◆ HOW TO COMPLETE THIS TASK
When the string "próprios" appears in a line of the records, show the whole line.

[EXERCISE DATA Boundary: Start]

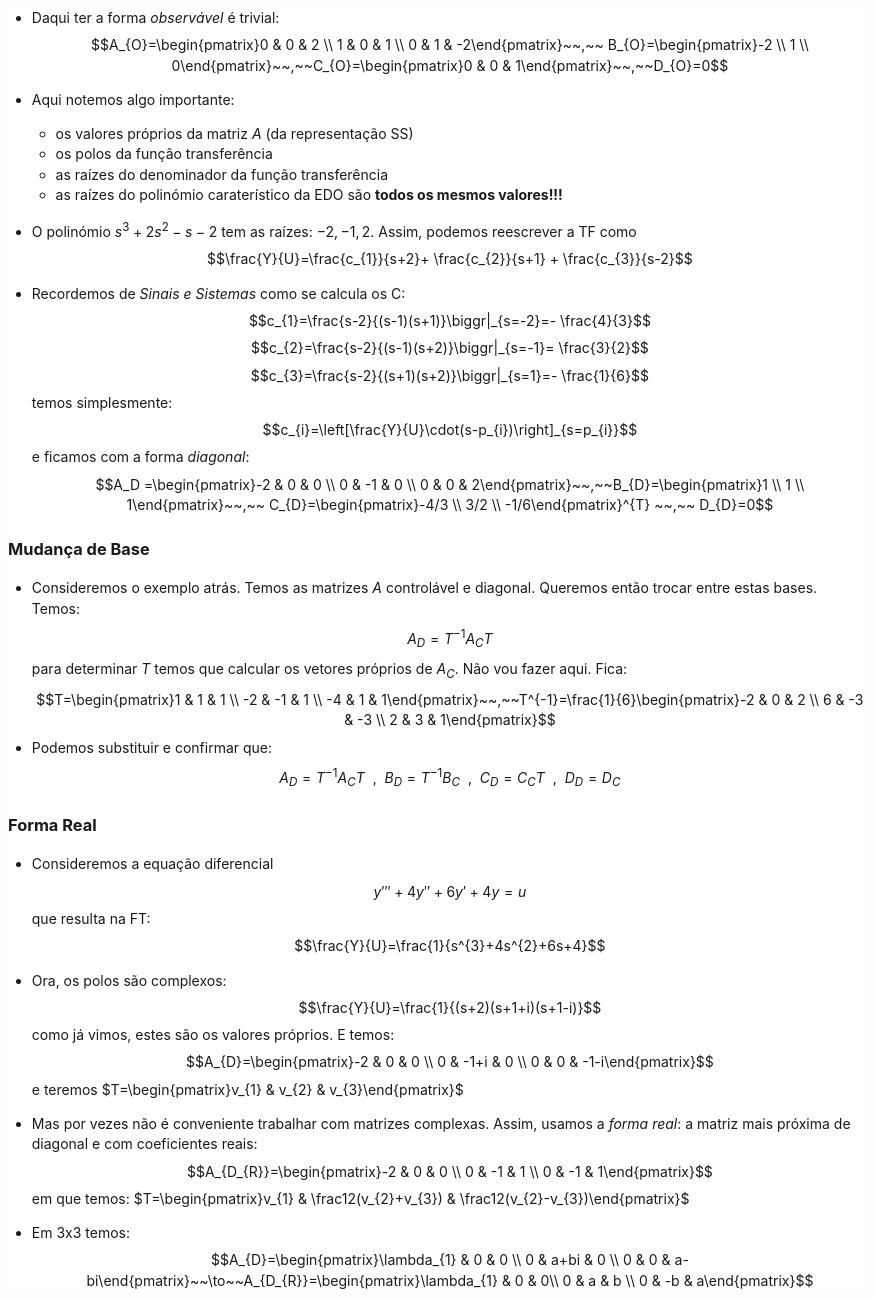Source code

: - Daqui ter a forma *observável* é trivial:
$$A_{O}=\begin{pmatrix}0 & 0 & 2 \\ 1 & 0 & 1 \\ 0 & 1 & -2\end{pmatrix}~~,~~ B_{O}=\begin{pmatrix}-2 \\ 1 \\ 0\end{pmatrix}~~,~~C_{O}=\begin{pmatrix}0 & 0 & 1\end{pmatrix}~~,~~D_{O}=0$$
- Aqui notemos algo importante:
    - os valores próprios da matriz $A$ (da representação SS)
    - os polos da função transferência
    - as raízes do denominador da função transferência
    - as raízes do polinómio caraterístico da EDO
são **todos os mesmos valores!!!**

- O polinómio $s^{3}+2s^{2}-s-2$ tem as raízes: $-2,-1,2$. Assim, podemos reescrever a TF como
$$\frac{Y}{U}=\frac{c_{1}}{s+2}+ \frac{c_{2}}{s+1} + \frac{c_{3}}{s-2}$$
- Recordemos de *Sinais e Sistemas* como se calcula os C:
$$c_{1}=\frac{s-2}{(s-1)(s+1)}\biggr|_{s=-2}=- \frac{4}{3}$$
$$c_{2}=\frac{s-2}{(s-1)(s+2)}\biggr|_{s=-1}= \frac{3}{2}$$
$$c_{3}=\frac{s-2}{(s+1)(s+2)}\biggr|_{s=1}=- \frac{1}{6}$$
temos simplesmente: $$c_{i}=\left[\frac{Y}{U}\cdot(s-p_{i})\right]_{s=p_{i}}$$
e ficamos com a forma *diagonal*:
$$A_D =\begin{pmatrix}-2 & 0 & 0 \\ 0 & -1 & 0 \\ 0 & 0 & 2\end{pmatrix}~~,~~B_{D}=\begin{pmatrix}1 \\ 1 \\ 1\end{pmatrix}~~,~~ C_{D}=\begin{pmatrix}-4/3 \\ 3/2 \\ -1/6\end{pmatrix}^{T} ~~,~~ D_{D}=0$$

### Mudança de Base
- Consideremos o exemplo atrás. Temos as matrizes $A$ controlável e diagonal. Queremos então trocar entre estas bases. Temos:
$$A_{D}=T^{-1} A_{C} T$$
para determinar $T$ temos que calcular os vetores próprios de $A_{C}$. Não vou fazer aqui. Fica:
$$T=\begin{pmatrix}1 & 1 & 1 \\ -2 & -1 & 1 \\ -4 & 1 & 1\end{pmatrix}~~,~~T^{-1}=\frac{1}{6}\begin{pmatrix}-2 & 0 & 2 \\ 6 & -3 & -3 \\ 2 & 3 & 1\end{pmatrix}$$
- Podemos substituir e confirmar que:
$$A_{D}=T^{-1}A_{C}T~~,~~B_{D}=T^{-1}B_{C}~~,~~ C_{D}=C_{C}T~~,~~D_{D}=D_{C}$$

### Forma Real
- Consideremos a equação diferencial
$$y'''+4y''+6y'+4y=u$$
que resulta na FT:
$$\frac{Y}{U}=\frac{1}{s^{3}+4s^{2}+6s+4}$$
- Ora, os polos são complexos:
$$\frac{Y}{U}=\frac{1}{(s+2)(s+1+i)(s+1-i)}$$
como já vimos, estes são os valores próprios. E temos:
$$A_{D}=\begin{pmatrix}-2 & 0 & 0 \\ 0 & -1+i & 0 \\ 0 & 0 & -1-i\end{pmatrix}$$
e teremos $T=\begin{pmatrix}v_{1} & v_{2} & v_{3}\end{pmatrix}$

- Mas por vezes não é conveniente trabalhar com matrizes complexas. Assim, usamos a *forma real*: a matriz mais próxima de diagonal e com coeficientes reais:
$$A_{D_{R}}=\begin{pmatrix}-2 & 0 & 0 \\ 0 & -1 & 1 \\ 0 & -1 & 1\end{pmatrix}$$
em que temos: $T=\begin{pmatrix}v_{1} & \frac12(v_{2}+v_{3}) & \frac12(v_{2}-v_{3})\end{pmatrix}$
- Em 3x3 temos:
$$A_{D}=\begin{pmatrix}\lambda_{1} & 0 & 0 \\ 0 & a+bi & 0 \\ 0 & 0 & a-bi\end{pmatrix}~~\to~~A_{D_{R}}=\begin{pmatrix}\lambda_{1} & 0 & 0\\ 0 & a & b \\ 0 & -b & a\end{pmatrix}$$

[EXERCISE DATA Boundary: End]

◆ ANSWER BOX
    - os valores próprios da matriz $A$ (da representação SS)
para determinar $T$ temos que calcular os vetores próprios de $A_{C}$. Não vou fazer aqui. Fica:
como já vimos, estes são os valores próprios. E temos:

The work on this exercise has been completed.